» **Records provided**:
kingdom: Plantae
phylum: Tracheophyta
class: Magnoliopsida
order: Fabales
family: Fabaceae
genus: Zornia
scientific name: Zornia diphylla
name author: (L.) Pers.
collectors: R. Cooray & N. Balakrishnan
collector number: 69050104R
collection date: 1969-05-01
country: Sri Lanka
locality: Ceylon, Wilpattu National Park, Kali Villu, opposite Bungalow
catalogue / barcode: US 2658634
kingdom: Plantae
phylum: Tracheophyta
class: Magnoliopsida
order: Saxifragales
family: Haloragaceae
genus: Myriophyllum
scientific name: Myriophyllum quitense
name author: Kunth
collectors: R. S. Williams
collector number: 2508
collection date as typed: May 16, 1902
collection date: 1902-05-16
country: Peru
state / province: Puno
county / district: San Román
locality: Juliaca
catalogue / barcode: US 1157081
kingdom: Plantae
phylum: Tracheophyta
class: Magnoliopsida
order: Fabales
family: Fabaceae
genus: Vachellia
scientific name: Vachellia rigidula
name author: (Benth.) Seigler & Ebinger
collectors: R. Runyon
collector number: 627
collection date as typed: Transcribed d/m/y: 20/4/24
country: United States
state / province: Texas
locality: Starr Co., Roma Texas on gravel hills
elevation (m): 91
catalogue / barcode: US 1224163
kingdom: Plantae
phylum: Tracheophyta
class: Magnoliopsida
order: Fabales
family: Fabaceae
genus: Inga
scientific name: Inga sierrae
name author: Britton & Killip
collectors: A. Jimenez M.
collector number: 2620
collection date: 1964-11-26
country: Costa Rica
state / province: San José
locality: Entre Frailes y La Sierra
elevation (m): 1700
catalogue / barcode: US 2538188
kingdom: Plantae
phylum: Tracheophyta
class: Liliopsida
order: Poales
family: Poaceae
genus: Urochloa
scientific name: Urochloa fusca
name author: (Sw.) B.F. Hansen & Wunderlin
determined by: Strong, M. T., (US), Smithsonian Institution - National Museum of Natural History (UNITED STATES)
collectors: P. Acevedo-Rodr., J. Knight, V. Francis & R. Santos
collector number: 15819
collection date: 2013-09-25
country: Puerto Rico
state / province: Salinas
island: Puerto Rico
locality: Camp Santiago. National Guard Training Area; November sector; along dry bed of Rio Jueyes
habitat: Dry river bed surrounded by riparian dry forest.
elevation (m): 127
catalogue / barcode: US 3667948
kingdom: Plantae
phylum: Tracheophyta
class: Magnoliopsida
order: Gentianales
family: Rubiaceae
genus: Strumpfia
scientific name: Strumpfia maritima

» **Work to complete**:
Could you reproduce all of the material above line for line, keeping every entry unchanged?

» **Output below**:
kingdom: Plantae
phylum: Tracheophyta
class: Magnoliopsida
order: Fabales
family: Fabaceae
genus: Zornia
scientific name: Zornia diphylla
name author: (L.) Pers.
collectors: R. Cooray & N. Balakrishnan
collector number: 69050104R
collection date: 1969-05-01
country: Sri Lanka
locality: Ceylon, Wilpattu National Park, Kali Villu, opposite Bungalow
catalogue / barcode: US 2658634
kingdom: Plantae
phylum: Tracheophyta
class: Magnoliopsida
order: Saxifragales
family: Haloragaceae
genus: Myriophyllum
scientific name: Myriophyllum quitense
name author: Kunth
collectors: R. S. Williams
collector number: 2508
collection date as typed: May 16, 1902
collection date: 1902-05-16
country: Peru
state / province: Puno
county / district: San Román
locality: Juliaca
catalogue / barcode: US 1157081
kingdom: Plantae
phylum: Tracheophyta
class: Magnoliopsida
order: Fabales
family: Fabaceae
genus: Vachellia
scientific name: Vachellia rigidula
name author: (Benth.) Seigler & Ebinger
collectors: R. Runyon
collector number: 627
collection date as typed: Transcribed d/m/y: 20/4/24
country: United States
state / province: Texas
locality: Starr Co., Roma Texas on gravel hills
elevation (m): 91
catalogue / barcode: US 1224163
kingdom: Plantae
phylum: Tracheophyta
class: Magnoliopsida
order: Fabales
family: Fabaceae
genus: Inga
scientific name: Inga sierrae
name author: Britton & Killip
collectors: A. Jimenez M.
collector number: 2620
collection date: 1964-11-26
country: Costa Rica
state / province: San José
locality: Entre Frailes y La Sierra
elevation (m): 1700
catalogue / barcode: US 2538188
kingdom: Plantae
phylum: Tracheophyta
class: Liliopsida
order: Poales
family: Poaceae
genus: Urochloa
scientific name: Urochloa fusca
name author: (Sw.) B.F. Hansen & Wunderlin
determined by: Strong, M. T., (US), Smithsonian Institution - National Museum of Natural History (UNITED STATES)
collectors: P. Acevedo-Rodr., J. Knight, V. Francis & R. Santos
collector number: 15819
collection date: 2013-09-25
country: Puerto Rico
state / province: Salinas
island: Puerto Rico
locality: Camp Santiago. National Guard Training Area; November sector; along dry bed of Rio Jueyes
habitat: Dry river bed surrounded by riparian dry forest.
elevation (m): 127
catalogue / barcode: US 3667948
kingdom: Plantae
phylum: Tracheophyta
class: Magnoliopsida
order: Gentianales
family: Rubiaceae
genus: Strumpfia
scientific name: Strumpfia maritima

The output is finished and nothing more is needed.